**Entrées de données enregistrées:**
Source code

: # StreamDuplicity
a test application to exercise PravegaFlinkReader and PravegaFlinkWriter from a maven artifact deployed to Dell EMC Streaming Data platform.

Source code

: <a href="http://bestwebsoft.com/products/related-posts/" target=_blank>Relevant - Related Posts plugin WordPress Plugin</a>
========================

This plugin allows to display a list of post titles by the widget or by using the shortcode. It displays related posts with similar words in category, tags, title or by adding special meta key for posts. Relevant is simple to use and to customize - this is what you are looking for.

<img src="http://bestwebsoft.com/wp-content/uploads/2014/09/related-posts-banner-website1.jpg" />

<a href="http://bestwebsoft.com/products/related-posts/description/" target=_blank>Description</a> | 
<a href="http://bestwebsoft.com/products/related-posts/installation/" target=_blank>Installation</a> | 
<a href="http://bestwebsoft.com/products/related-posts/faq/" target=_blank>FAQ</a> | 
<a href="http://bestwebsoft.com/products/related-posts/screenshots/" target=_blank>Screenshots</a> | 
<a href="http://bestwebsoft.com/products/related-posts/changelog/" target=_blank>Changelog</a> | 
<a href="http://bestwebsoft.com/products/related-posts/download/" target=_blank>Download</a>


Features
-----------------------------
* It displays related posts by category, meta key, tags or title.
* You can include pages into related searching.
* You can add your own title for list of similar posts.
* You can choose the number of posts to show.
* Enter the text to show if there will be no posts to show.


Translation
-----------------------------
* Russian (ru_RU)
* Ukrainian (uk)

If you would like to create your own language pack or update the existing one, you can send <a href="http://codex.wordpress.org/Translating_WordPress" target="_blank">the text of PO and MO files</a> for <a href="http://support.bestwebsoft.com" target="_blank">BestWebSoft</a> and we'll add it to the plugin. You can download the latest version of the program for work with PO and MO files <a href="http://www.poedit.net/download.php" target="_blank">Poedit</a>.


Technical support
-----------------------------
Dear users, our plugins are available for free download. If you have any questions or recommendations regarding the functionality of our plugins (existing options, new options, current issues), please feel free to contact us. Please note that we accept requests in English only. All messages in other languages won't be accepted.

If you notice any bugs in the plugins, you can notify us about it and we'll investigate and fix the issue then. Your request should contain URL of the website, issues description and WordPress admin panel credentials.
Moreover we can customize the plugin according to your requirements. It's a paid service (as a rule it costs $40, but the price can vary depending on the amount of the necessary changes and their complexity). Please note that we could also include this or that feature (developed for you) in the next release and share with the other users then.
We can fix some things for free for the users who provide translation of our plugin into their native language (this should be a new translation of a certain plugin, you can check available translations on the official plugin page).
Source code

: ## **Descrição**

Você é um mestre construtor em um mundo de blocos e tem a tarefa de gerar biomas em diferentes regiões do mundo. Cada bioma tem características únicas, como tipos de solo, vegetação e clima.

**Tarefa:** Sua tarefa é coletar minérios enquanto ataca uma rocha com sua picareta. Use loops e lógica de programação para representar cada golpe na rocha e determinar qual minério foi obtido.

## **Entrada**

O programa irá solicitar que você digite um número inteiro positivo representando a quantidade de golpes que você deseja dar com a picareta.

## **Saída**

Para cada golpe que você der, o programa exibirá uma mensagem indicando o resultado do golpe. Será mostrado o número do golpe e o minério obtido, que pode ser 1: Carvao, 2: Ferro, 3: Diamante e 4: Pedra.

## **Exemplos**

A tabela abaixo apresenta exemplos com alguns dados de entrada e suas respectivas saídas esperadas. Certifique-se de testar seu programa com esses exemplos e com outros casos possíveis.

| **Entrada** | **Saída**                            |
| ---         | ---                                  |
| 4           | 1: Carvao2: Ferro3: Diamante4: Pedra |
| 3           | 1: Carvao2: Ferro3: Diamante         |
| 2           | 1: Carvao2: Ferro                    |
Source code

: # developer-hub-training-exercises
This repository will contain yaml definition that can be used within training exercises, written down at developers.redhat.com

**À FAIRE:**
Veuillez compter les lignes des données qui contiennent la chaîne « users », en respectant la casse. Donnez uniquement ce nombre.

**RÉPONSE:**
3